Luge first captivated her imagination as an eight-year-old watching the 2006 Winter Games from Turin on TV.
Desmond, now 24, fell for the high-speed sport on ice.
“I liked the combination of speed, skill and power,” she told AFP at the Yanqing National Sliding Centre.
“I was a nervous kid, but I saw the (luge) athletes, who looked so confident. I wanted to be like that.”
Although born in Buckinghamshire in southern England, Desmond switched from the Great Britain team to Ireland in 2018, qualifying through her grandparents.
She will be Ireland’s flag-bearer in Friday’s opening ceremony in Beijing.

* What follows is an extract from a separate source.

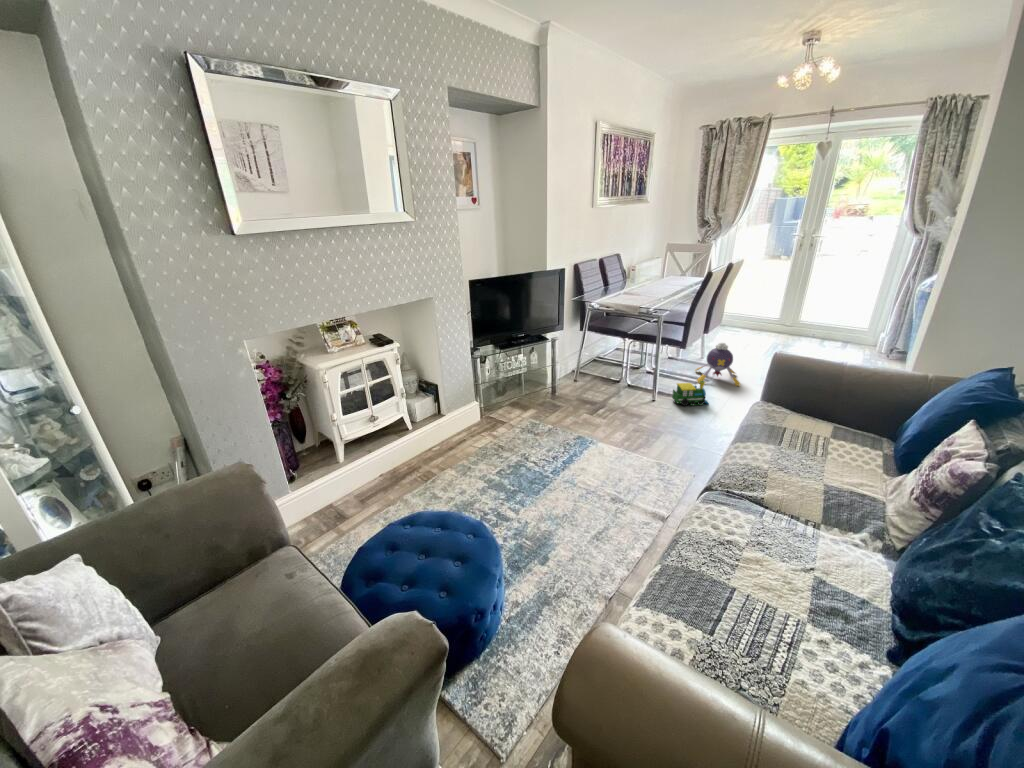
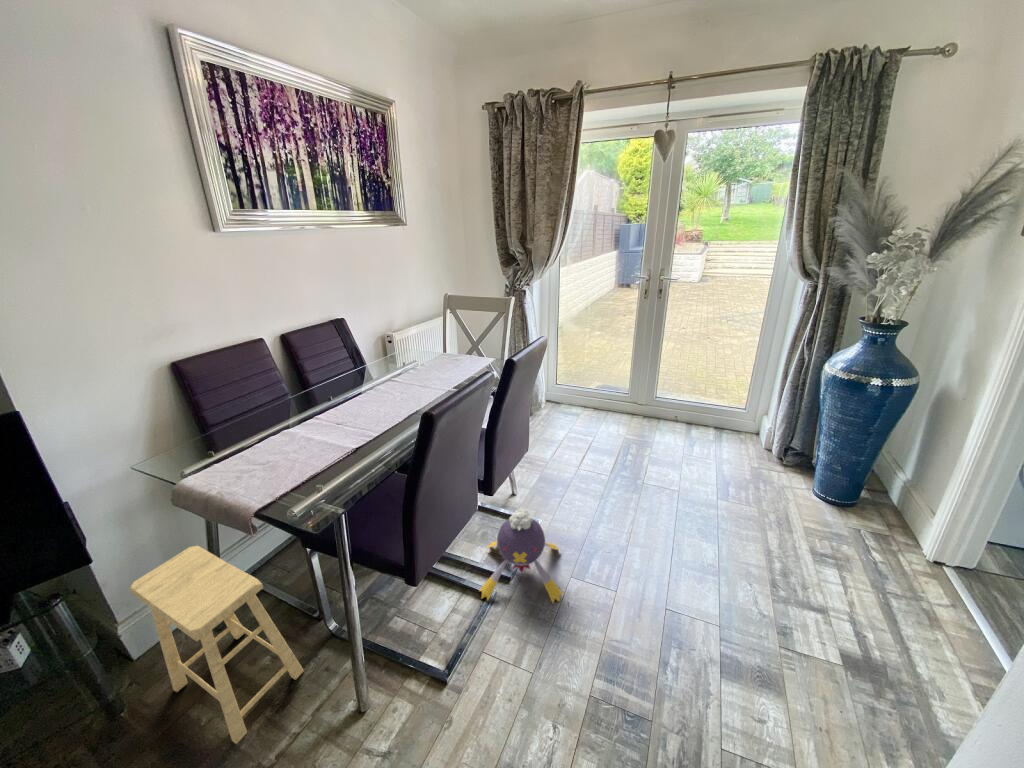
footstool: none [572,332,626,401] -> present [129,546,303,744]
toy train: present [672,381,708,406] -> none [394,662,478,741]

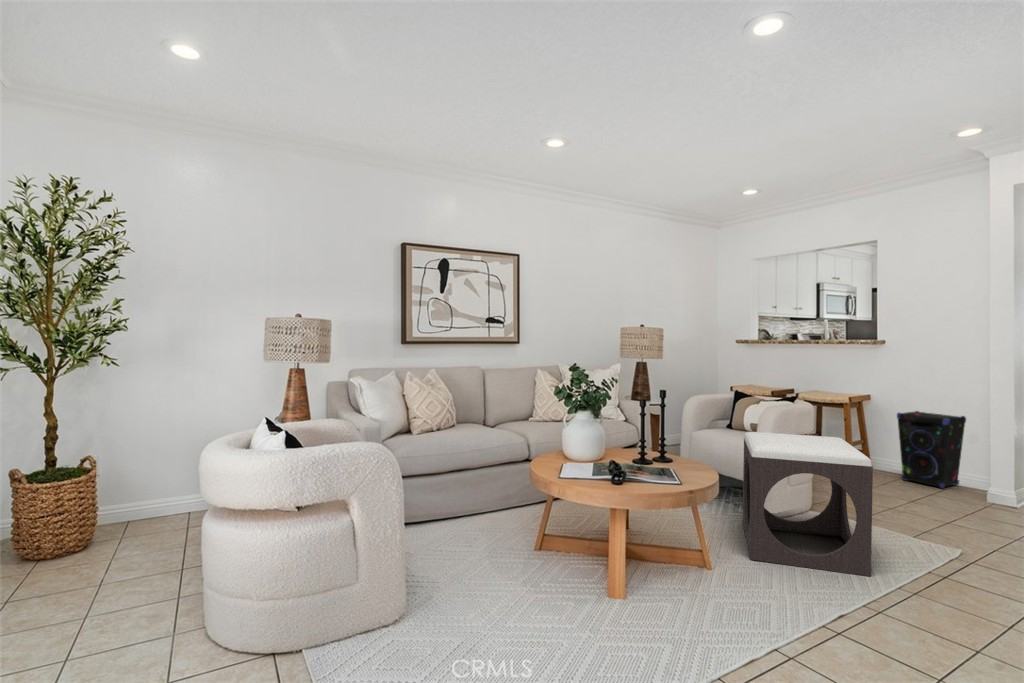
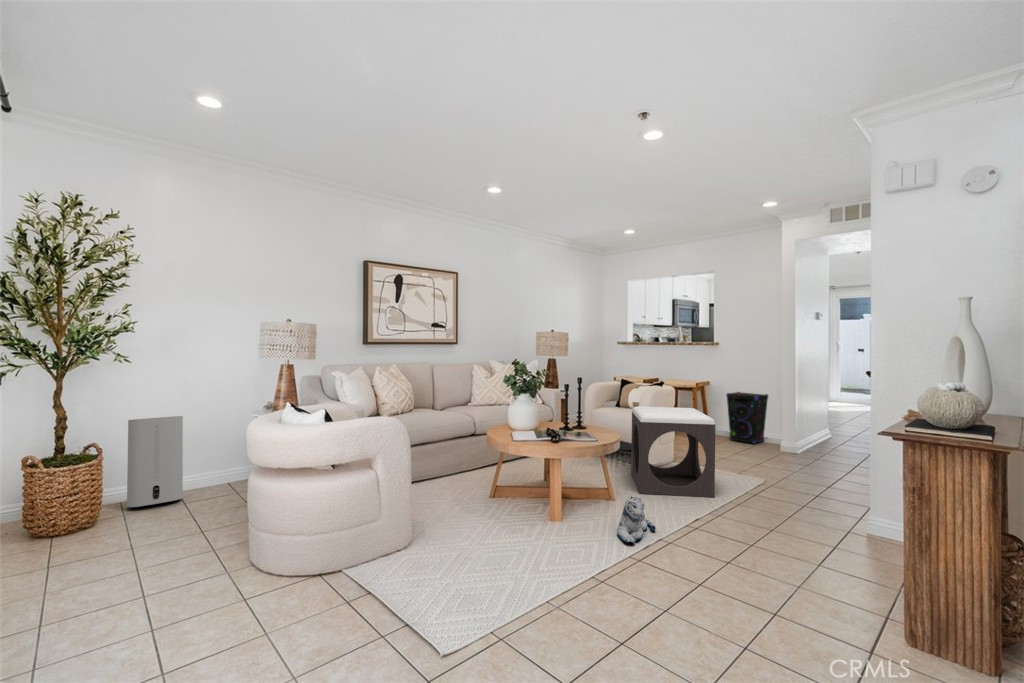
air purifier: none [126,426,188,529] -> present [127,416,183,507]
plush toy: none [703,574,766,650] -> present [618,496,655,543]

“When I left GB, we had no idea what we were doing,” she said of her efforts which resulted in her founding the Irish Luge Federation in 2020.
“We had to start a company in Ireland, so we are a registered corporation there, it was a lot of work — I had no idea what it was going to be like.
“90 percent of the work has been me, it has been a steep learning curve.
“I don’t regret it for a second, because my career changed once I had the ability to control where I wanted to race.”
The rules prevent her becoming federation president, so her father Brendan has the honorary role.
She estimates that over the last six seasons she has spent around 50,000 pounds ($67,000) on the sport from her own funds, subsidies and donations from her family.
Desmond graduated as a doctor last year and works in general surgery at Southend hospital in Essex.
She describes starting her career during the Covid pandemic as “brutal, really hard”.
“As a newly qualified doctor, I went straight into an NHS (National Health Service) which is at full capacity”.
She is grateful for the four months leave that her hospital gave her to prepare for the Beijing Olympics, “otherwise I wouldn’t be here”.
Balancing long work hours with luge training often meant burning the midnight oil.
“We work a lot of hours. I get up early and stay up late, I use my days off and I don’t have much social life,” she admits.
Her dream of competing at a Winter Olympics will finally come true when the women’s heats start Monday, but five days later she will return to work at the hospital.